* **Problem requirements**
Your answer must be the full listing, reproduced exactly.

.....

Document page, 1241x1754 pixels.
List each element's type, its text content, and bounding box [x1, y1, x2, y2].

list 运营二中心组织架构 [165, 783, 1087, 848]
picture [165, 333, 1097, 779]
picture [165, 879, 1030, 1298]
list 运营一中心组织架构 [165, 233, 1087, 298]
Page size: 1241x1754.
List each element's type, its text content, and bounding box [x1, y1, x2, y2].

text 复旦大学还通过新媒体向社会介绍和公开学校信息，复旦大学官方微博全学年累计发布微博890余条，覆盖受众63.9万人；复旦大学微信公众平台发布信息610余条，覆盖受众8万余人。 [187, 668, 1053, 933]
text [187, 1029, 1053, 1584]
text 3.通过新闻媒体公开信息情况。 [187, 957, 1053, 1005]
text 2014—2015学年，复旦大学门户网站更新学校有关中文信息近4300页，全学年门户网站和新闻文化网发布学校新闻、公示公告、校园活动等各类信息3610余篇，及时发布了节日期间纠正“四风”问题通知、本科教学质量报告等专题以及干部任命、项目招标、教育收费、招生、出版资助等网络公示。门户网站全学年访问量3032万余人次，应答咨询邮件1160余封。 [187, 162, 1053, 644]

.....

* **Task result**
Document page, 1241x1754 pixels.
List each element's type, its text content, and bounding box [x1, y1, x2, y2].

list 运营二中心组织架构 [165, 783, 1087, 848]
picture [165, 333, 1097, 779]
picture [165, 879, 1030, 1298]
list 运营一中心组织架构 [165, 233, 1087, 298]
Page size: 1241x1754.
List each element's type, its text content, and bounding box [x1, y1, x2, y2].

text 复旦大学还通过新媒体向社会介绍和公开学校信息，复旦大学官方微博全学年累计发布微博890余条，覆盖受众63.9万人；复旦大学微信公众平台发布信息610余条，覆盖受众8万余人。 [187, 668, 1053, 933]
text [187, 1029, 1053, 1584]
text 3.通过新闻媒体公开信息情况。 [187, 957, 1053, 1005]
text 2014—2015学年，复旦大学门户网站更新学校有关中文信息近4300页，全学年门户网站和新闻文化网发布学校新闻、公示公告、校园活动等各类信息3610余篇，及时发布了节日期间纠正“四风”问题通知、本科教学质量报告等专题以及干部任命、项目招标、教育收费、招生、出版资助等网络公示。门户网站全学年访问量3032万余人次，应答咨询邮件1160余封。 [187, 162, 1053, 644]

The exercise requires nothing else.